#### [Parts of the exercise]
- 1) Please rewrite the paragraph of the nutraceuticals passage that begins "In today's open access paper" as a short bulleted list, keeping its main facts.
- 2) In the nutraceuticals passage, what are nutraceuticals usually derived from?
- 3) Pick up the text on nutraceuticals and senolytics after its final sentence and continue it.

#### [Passage provided]
=== Section Start ===

Nutraceuticals are compounds derived from foods, usually plants. In principle one can find useful therapies in the natural world, taking the approach of identifying interesting molecules and refining them to a greater potency than naturally occurs in order to produce a usefully large therapeutic effect.
Unfortunately, in practice the nutraceutical industry is a largely a lazy one, in which entrepreneurs take advantage of a short path to market, and a lack of interest among consumers in whether or not products actually work, in order to repackage cheap ingredients into expensive brands that have minimal, unreliable, or even no beneficial effects.
In today's open access paper, researchers discuss the potential for nutraceutical research and development to produce useful senolytic compounds. A senolytic therapy is one that selectively kills senescent cells in aged tissues, thus reversing aspects of aging by removing the inflammatory, harmful signaling of these cells. This class of therapy has performed well in animal models, and early human trials continue to produce promising outcomes.

=== Section End ===

#### [Information]
=== Section Start ===

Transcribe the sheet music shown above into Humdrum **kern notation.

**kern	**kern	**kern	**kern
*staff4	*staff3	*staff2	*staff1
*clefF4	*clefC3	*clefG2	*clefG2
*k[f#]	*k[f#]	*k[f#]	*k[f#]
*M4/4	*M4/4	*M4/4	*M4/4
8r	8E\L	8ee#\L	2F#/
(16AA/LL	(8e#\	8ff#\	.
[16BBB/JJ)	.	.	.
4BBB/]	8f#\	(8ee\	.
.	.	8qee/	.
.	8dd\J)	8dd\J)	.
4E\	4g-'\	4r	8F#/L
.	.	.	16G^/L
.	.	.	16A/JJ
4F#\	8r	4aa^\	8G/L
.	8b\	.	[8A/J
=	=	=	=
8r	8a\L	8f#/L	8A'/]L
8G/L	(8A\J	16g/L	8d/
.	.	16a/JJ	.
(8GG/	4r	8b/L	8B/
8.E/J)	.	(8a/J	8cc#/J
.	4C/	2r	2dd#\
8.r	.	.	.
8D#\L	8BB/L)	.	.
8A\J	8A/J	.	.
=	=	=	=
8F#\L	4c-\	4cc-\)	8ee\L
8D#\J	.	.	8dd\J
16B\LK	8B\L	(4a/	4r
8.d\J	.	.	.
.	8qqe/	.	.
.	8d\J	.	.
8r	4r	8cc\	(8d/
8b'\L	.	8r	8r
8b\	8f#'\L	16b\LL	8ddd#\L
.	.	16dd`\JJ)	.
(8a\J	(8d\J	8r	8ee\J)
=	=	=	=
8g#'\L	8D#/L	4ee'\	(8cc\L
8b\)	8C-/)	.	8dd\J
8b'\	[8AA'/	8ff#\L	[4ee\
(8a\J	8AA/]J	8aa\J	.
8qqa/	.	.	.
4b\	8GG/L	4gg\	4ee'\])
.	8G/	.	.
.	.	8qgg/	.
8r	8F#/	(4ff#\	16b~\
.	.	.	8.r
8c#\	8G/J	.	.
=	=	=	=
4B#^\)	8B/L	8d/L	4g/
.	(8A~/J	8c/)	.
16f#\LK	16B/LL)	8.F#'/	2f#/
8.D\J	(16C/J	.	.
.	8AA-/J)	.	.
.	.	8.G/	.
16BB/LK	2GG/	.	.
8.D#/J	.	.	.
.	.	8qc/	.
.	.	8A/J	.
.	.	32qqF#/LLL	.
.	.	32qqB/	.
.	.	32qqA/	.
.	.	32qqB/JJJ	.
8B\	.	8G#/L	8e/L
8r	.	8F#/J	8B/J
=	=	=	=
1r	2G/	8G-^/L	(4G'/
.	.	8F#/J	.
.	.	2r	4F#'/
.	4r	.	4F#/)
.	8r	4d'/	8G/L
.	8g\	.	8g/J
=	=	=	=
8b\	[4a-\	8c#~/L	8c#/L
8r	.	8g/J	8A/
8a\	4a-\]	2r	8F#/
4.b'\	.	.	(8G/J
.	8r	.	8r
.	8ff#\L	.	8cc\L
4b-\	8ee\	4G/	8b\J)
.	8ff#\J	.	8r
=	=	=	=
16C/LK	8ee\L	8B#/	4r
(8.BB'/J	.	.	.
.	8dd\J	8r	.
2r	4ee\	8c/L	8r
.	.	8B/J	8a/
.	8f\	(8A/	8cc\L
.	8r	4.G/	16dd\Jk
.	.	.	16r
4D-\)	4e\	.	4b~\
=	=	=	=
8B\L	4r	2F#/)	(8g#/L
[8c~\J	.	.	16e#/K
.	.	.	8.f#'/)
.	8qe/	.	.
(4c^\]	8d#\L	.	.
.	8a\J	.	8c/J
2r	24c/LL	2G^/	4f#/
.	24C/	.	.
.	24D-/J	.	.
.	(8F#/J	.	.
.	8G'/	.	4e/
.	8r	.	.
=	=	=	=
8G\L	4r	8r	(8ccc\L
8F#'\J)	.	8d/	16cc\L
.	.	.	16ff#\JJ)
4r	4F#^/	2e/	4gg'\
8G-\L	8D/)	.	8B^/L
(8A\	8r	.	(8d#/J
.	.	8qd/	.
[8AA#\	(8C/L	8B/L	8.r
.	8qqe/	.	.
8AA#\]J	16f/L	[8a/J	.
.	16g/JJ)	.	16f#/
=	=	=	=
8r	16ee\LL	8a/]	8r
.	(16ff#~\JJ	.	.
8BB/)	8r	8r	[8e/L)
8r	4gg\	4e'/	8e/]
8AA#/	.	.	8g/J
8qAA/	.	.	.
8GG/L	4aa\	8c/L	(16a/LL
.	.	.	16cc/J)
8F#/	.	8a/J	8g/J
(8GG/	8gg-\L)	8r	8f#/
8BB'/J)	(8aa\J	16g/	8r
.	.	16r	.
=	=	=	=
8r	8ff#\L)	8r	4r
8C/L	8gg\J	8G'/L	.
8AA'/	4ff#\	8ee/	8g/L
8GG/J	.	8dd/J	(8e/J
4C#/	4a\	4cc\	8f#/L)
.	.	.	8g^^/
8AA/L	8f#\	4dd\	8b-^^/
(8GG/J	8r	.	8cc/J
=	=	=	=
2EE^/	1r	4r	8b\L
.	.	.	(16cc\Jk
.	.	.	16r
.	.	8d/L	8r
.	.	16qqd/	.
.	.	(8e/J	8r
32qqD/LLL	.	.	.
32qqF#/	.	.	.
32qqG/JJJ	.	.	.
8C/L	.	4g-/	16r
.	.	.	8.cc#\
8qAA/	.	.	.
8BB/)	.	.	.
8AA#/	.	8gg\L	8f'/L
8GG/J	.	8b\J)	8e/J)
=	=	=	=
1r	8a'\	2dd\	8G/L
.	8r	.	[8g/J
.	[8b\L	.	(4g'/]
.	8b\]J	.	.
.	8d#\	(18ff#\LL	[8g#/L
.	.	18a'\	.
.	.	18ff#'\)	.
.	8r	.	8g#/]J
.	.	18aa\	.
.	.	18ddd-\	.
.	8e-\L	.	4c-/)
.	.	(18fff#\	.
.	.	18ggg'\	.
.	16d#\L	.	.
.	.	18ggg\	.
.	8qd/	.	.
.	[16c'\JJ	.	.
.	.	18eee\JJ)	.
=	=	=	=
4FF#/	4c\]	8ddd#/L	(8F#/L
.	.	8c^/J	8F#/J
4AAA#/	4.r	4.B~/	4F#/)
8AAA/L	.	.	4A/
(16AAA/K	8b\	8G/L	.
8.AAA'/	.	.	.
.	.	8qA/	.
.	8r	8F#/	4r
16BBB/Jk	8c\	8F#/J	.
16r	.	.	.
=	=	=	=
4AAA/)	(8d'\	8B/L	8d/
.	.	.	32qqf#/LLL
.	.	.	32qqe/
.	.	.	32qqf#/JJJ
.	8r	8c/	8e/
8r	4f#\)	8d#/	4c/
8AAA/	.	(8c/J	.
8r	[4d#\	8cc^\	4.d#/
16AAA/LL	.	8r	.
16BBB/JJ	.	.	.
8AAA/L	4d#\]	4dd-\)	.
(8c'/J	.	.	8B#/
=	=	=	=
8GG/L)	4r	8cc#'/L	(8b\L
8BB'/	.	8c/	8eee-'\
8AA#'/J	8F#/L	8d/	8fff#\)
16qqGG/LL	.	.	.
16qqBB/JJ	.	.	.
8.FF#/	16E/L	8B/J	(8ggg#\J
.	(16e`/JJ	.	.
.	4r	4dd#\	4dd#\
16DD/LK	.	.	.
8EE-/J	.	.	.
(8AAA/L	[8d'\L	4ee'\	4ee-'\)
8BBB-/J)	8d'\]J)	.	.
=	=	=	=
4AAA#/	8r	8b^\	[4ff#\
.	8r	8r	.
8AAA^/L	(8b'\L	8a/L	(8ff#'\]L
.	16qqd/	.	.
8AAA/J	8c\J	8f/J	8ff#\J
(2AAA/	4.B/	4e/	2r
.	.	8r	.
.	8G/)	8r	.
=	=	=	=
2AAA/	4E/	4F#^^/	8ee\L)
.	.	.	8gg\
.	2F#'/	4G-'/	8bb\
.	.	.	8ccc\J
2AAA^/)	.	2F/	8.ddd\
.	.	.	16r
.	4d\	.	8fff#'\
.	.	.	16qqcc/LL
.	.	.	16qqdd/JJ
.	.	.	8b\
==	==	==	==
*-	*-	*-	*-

=== Section End ===

#### [Answers by task]
- 1)
- Researchers discuss whether nutraceutical research and development could produce useful senolytic compounds.
- Senolytic therapies selectively kill senescent cells in aged tissues.
- Removing these cells stops their inflammatory, harmful signaling, which reverses aspects of aging.
- The therapies have performed well in animal models.
- Early human trials keep producing promising outcomes.

- 2) Foods, usually plants.

- 3)
Any survey of nutraceutical development is, as noted above, going to include a lot of useless, overhyped lines of work. Just because a mechanism exists doesn't mean that the mechanism produces a large enough benefit to be therapeutic, and tiny to nonexistent effect sizes are characteristic of nutraceutical development. It is safe to tune out any time compounds in green tea are mentioned, for example. Still, some plant extract senolytics, such as fisetin and piperlongumine, do appear to have interestingly large effects in animal studies – even similarly sized to the small molecule chemotherapeutic senolytics. Whether they do as well in human trials remains to be seen, but making the attempt is not unreasonable based on the animal data.